L’Ifo delude ancora. Ora la Germania rischia la recessione al 40% (ma i mercati lo ignorano)
di Maximilian Cellino
2' di lettura
I mercati sembrano volerlo ignorare e continuano oggi a salire incuranti delle brutte notizie in arrivo dal versante economico, confidando magari in una Banca centrale europea di nuovo generosa già a partire dalla riunione di giovedì prossimo. L’ennesimo dato negativo pubblicato oggi in Germania, dove l’indice Ifo sul clima fra le imprese è sceso per il sesto mese consecutivo, rappresenta un piccolo passo in avanti (o indietro) verso quella che potrebbe essere una dolorosa recessione, evento che adesso - secondo gli analisti di UniCredit - ha quasi il 40% di probabilità di verificarsi.
Vicini alla soglia critica del 50%
Il «casus belli» di oggi è appunto l’indice pubblicato dall’istituto Ifo, storicamente uno dei più affidabili e seguiti in Germania, che nel mese di febbraio ha continuato la sua discesa scivolando a 98,5 punti (peggio delle attese) raggiungendo i minimi dal 2014: un livello che, secondo il direttore
Clemens Fuest, preannuncia una crescita appena dello 0,2% nel primo trimestre del 2019. È però sulla componente delle aspettative che UniCredit concentra la propria attenzione: questa è scesa a 93,8 punti, minimi da 4 anni e un valore in base al quale i modelli sviluppati dagli analisti indicano una probabilità del 38% di recessione. «La soglia critica del 50% verrebbe superata se le aspettative scendessero leggermente al di sotto di 92, siamo quindi molto vicini», avverte Andreas Rees, capoeconomista per la Germania di UniCredit.

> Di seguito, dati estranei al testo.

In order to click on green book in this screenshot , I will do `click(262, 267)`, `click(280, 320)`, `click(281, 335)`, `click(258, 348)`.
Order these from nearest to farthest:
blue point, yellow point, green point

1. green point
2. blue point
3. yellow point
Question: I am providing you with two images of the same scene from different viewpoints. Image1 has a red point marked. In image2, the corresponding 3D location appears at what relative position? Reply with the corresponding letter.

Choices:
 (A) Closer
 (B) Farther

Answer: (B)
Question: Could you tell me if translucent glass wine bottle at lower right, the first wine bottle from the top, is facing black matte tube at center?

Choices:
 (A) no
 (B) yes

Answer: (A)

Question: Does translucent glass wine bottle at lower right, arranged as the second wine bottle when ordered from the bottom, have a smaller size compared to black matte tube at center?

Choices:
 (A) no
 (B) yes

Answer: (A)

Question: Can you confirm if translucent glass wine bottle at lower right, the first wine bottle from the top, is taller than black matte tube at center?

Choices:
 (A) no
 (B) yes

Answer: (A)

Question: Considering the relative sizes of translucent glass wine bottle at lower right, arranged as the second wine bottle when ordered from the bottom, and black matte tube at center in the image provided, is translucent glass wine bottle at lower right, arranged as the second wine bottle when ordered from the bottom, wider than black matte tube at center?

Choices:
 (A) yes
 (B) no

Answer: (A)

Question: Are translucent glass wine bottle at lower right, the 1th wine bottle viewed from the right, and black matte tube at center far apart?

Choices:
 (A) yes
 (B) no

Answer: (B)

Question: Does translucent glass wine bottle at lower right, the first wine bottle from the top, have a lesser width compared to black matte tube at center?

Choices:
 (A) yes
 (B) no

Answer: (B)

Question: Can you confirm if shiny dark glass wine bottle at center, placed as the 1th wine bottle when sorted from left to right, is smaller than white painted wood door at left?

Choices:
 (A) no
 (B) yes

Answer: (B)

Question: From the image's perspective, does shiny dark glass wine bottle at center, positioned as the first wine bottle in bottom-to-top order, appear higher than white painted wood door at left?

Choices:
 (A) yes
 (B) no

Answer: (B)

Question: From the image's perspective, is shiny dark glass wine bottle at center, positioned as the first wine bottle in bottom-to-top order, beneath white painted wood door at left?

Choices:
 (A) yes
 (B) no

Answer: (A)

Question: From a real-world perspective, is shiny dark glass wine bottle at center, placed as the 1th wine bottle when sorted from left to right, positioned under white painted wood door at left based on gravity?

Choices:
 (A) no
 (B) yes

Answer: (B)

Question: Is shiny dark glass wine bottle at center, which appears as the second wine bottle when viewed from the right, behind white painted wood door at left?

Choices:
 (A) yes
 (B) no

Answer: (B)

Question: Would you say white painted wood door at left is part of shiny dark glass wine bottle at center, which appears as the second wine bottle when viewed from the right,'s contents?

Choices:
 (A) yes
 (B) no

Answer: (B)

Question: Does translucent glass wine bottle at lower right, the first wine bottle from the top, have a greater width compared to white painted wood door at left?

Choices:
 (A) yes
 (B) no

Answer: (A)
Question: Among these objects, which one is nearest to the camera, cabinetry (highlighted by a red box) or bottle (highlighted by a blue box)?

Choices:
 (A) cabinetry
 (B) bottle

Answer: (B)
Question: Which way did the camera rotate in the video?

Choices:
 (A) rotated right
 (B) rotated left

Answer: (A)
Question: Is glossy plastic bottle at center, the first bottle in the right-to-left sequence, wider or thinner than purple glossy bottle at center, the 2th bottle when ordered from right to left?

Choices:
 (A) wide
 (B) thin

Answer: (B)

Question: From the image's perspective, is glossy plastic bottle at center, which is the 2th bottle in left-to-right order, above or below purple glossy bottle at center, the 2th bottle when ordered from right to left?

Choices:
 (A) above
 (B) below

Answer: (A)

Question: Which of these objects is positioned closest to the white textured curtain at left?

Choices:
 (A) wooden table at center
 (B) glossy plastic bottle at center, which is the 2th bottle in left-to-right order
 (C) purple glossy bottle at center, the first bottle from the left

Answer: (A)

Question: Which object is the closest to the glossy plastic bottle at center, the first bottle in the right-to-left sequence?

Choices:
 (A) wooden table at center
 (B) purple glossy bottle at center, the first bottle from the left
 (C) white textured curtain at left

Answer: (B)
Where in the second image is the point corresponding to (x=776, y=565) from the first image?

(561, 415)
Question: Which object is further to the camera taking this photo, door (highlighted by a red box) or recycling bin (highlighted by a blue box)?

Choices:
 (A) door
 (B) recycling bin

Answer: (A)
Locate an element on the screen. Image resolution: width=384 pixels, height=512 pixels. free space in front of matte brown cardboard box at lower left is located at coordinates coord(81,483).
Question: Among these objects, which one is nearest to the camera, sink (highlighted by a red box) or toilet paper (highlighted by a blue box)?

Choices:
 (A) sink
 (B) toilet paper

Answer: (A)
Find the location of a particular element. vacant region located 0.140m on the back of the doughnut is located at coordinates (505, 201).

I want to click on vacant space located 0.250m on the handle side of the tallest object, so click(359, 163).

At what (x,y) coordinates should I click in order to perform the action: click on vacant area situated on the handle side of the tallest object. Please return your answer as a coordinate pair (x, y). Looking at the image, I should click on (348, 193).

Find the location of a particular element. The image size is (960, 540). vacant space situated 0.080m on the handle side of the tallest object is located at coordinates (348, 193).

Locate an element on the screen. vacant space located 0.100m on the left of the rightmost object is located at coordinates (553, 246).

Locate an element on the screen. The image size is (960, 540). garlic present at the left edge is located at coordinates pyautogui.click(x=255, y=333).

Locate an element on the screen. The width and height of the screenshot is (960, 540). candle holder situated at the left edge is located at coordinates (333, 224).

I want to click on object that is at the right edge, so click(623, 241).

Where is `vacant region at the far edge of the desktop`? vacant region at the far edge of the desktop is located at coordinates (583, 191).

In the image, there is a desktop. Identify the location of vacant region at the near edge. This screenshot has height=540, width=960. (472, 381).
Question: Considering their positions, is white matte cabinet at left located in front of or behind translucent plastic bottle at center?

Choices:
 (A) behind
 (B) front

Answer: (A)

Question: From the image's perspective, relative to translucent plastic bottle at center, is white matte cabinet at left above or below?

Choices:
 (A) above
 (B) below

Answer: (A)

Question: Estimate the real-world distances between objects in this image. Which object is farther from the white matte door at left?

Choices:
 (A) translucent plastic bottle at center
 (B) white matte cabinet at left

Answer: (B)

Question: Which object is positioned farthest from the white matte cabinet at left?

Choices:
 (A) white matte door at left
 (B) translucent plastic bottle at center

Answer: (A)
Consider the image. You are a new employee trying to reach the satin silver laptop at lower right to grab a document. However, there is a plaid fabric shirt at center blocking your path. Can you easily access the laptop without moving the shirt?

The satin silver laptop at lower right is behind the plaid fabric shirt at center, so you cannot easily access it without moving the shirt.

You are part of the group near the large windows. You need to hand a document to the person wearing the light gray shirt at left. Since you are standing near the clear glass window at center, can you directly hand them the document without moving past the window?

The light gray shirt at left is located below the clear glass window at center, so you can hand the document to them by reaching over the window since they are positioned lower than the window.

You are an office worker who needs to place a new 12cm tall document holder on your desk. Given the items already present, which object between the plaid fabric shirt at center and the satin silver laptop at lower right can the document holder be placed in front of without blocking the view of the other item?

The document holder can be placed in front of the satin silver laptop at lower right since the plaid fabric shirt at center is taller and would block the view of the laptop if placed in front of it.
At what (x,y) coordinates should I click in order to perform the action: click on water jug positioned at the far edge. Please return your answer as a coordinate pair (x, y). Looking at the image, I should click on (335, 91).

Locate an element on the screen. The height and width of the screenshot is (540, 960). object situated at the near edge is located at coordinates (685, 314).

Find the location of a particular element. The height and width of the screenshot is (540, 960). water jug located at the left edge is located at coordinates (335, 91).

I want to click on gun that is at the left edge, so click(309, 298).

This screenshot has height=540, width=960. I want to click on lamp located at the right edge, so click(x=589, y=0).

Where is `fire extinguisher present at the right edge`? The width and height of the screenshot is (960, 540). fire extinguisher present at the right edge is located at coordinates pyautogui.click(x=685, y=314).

L’esperienza degli ultimi 40 anni: mai dire mai
Altri indicatori simili proiettano le possibilità di frenata economica poco al di sotto, ma comunque a un livello significativo del 35% e tornando all’Ifo non si può non notare che guardando ai cicli degli ultimi 40 anni la lunghezza media tra il picco e la recessione siamo stato di circa 12 mesi e il calo medio subito dall’indice di circa 10 punti. Adesso siamo ancora a metà del guado per le tempistiche e a 7,5 punti di distanza dal massimo (104,9 punti registrati nel novembre 2017), quindi la recessione non è automatica, ma non siamo certo già fuori dai guai. «Mai dire mai», avverte Rees. Del resto con Brexit, tensioni politiche e soprattutto commerciali l’orizzonte non è proprio sgombro da nubi.